I had a question about differential operators. I give some context. The operator \begin{align} x\partial_x \end{align} has as differential symbol the function $x\xi$ (replacing $\partial_x$ by $\xi$)
Another way to obtain the symbol $P(x,\xi)$ of an arbitrary differential operator $P(x,\partial_x)$ is by
\begin{align} P(x,\xi)=e^{-x\xi}P(x,\partial_x)e^{x\xi}(1) \end{align} where 1 is the function identically 1.
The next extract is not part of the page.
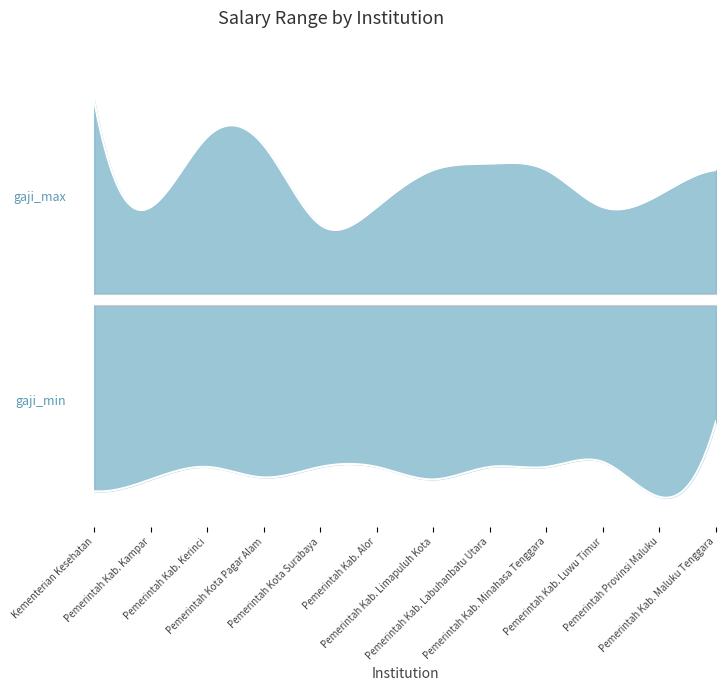

Is it true that gaji_max equals 5000000 at Pemerintah Kab. Minahasa Tenggara?

True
Given the above, with $P(x,\partial_x)=x\partial_x$, as
\begin{align} P(x,\xi)&=e^{-x\xi}x\partial_x e^{x\xi}(1)\\ &=e^{-x\xi}x\xi e^{x\xi}(1)\\ &=e^{-x\xi+x\xi}x\xi(1)\\ &=e^{0}x\xi(1)\\ &=x\xi \end{align}
Question 1. Does the operator $e^{\partial_x}$ have the symbol $e^{\xi}$? My attempt: \begin{align} e^{-x\xi}e^{\partial_x}e^{x\xi}(1)&=e^{-x\xi}\sum_{k=0}^{\infty}\frac{\partial_x^k}{k!}e^{x\xi}(1)\\ &=e^{-x\xi}\sum_{k=0}^{\infty}\frac{\xi^k}{k!}e^{x\xi}(1)\\ &=e^{-x\xi}e^{\xi}e^{x\xi}(1)\\ &=e^{\xi} \end{align}
Another way to calculate the symbol is with the Baker-Campbell formula (https://en.wikipedia.org/wiki/Baker–Campbell–Hausdorff_formula
My attempt:
\begin{align} e^{-x\xi}e^{\partial_x}e^{x\xi}(1)&=e^{-x\xi}e^{\partial_x+x\xi+\frac{1}{2}\xi}(1)\\ &=e^{(-x\xi+\partial_x+x\xi+\frac{1}{2}\xi)+\frac{1}{2}\xi}(1)\\ &=e^{\partial_x+\xi}(1)\\ &=\left.\sum_{k=0}^{\infty}\frac{(\xi+\partial_x)^k}{k!}(f)\right|_{f=1}\\ &=e^{\xi} \end{align}
Question 2. What should be the Lie group and Lie algebra to apply this formula? I don't know what they are. I guess that
\begin{align} \text{Lie algebra}=\left\{aI,b\partial_x:a,b\in\mathbb{R}\right\}\\ \text{Lie Group}=\left\{e^{aI}, e^{b\partial_x}:a,b\in\mathbb{R}\right\}? \end{align} Thanks.